Sustaining Loss explores the uncanny, traumatic weaving together of the living and the dead in art, and the morbid fascination it holds for modern philosophical aesthetics. Beginning with Kant, the author traces how aesthetic theory has been drawn back repeatedly to the moving power of the undead body of the work of art. He locates the most potent expressions of this philosophical compulsion in Hegel's thesis that art is a thing of the past, and in Freud's view that the work of art is the haunting of the present by the endless suffering of what is dead but still has claims over the living.

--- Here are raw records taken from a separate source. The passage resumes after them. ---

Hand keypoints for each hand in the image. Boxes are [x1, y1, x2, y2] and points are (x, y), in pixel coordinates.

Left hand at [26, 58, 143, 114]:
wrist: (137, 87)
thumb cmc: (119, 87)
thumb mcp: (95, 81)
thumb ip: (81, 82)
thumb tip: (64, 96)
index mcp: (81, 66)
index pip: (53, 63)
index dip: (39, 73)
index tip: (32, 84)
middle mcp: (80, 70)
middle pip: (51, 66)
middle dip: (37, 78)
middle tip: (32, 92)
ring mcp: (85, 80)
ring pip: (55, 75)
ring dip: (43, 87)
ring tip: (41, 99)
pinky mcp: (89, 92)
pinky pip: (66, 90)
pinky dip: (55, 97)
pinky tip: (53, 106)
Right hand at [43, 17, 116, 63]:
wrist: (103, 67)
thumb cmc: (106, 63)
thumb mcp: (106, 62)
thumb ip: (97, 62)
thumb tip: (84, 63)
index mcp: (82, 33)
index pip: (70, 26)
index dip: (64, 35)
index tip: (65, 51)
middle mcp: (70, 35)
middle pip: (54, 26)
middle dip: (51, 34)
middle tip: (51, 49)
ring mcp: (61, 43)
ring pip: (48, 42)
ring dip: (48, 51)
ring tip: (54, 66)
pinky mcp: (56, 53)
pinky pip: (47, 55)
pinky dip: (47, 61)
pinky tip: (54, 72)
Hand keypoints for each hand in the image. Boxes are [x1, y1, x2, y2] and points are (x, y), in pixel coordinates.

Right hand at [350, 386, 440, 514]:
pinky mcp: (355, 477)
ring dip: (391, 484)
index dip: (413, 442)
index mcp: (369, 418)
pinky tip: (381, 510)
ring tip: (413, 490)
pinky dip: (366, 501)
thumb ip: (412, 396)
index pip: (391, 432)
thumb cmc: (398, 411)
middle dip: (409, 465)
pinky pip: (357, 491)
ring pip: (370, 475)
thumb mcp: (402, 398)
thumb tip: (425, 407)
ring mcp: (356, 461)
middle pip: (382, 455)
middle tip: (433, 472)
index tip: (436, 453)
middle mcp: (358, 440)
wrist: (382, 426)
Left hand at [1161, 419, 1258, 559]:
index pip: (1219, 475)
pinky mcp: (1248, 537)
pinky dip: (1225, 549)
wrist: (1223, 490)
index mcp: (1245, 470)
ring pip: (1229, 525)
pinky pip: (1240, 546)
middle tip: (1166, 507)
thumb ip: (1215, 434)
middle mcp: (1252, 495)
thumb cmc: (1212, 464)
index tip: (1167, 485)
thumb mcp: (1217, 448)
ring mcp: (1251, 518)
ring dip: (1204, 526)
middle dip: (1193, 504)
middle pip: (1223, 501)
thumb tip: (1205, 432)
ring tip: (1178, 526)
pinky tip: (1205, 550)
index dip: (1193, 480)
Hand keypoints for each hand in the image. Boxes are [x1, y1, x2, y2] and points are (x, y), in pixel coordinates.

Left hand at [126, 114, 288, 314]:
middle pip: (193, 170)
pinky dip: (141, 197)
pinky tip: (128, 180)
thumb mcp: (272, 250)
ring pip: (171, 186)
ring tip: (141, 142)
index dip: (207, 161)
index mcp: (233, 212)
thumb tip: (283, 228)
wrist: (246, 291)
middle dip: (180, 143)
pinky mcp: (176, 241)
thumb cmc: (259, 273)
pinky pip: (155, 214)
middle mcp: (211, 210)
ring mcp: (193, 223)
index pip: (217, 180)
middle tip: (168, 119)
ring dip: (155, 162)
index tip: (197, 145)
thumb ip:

The book asserts that modern aesthetics holds the key to unlocking the tortured relation of modernity to the past it is perpetually leaving behind. As the capacity to withstand the inescapable force of a past that is dead for us becomes the supreme test for a fully modern, fully secular philosophy, aesthetics moves to the center of philosophical reflection. But, the author argues, this secular philosophical orientation can be sustained only if aesthetic theory remains oriented by intimate contact with modernist works of art.
Sustaining Loss examines not only Kant, Hegel, and Freud, but also the contemporary artists Gerhard Richter and Ilya Kabakov, whose art turns fruitfully against art's own past. To live as a modern, the author asserts, is to live with the dead past that modernist art ceaselessly disgorges. Overall, the book aims to articulate an aesthetic theory suitable to the task of living in a time when, in Flannery O'Connor's words, "The blind don't see and the lame don't walk, and what's dead stays that way."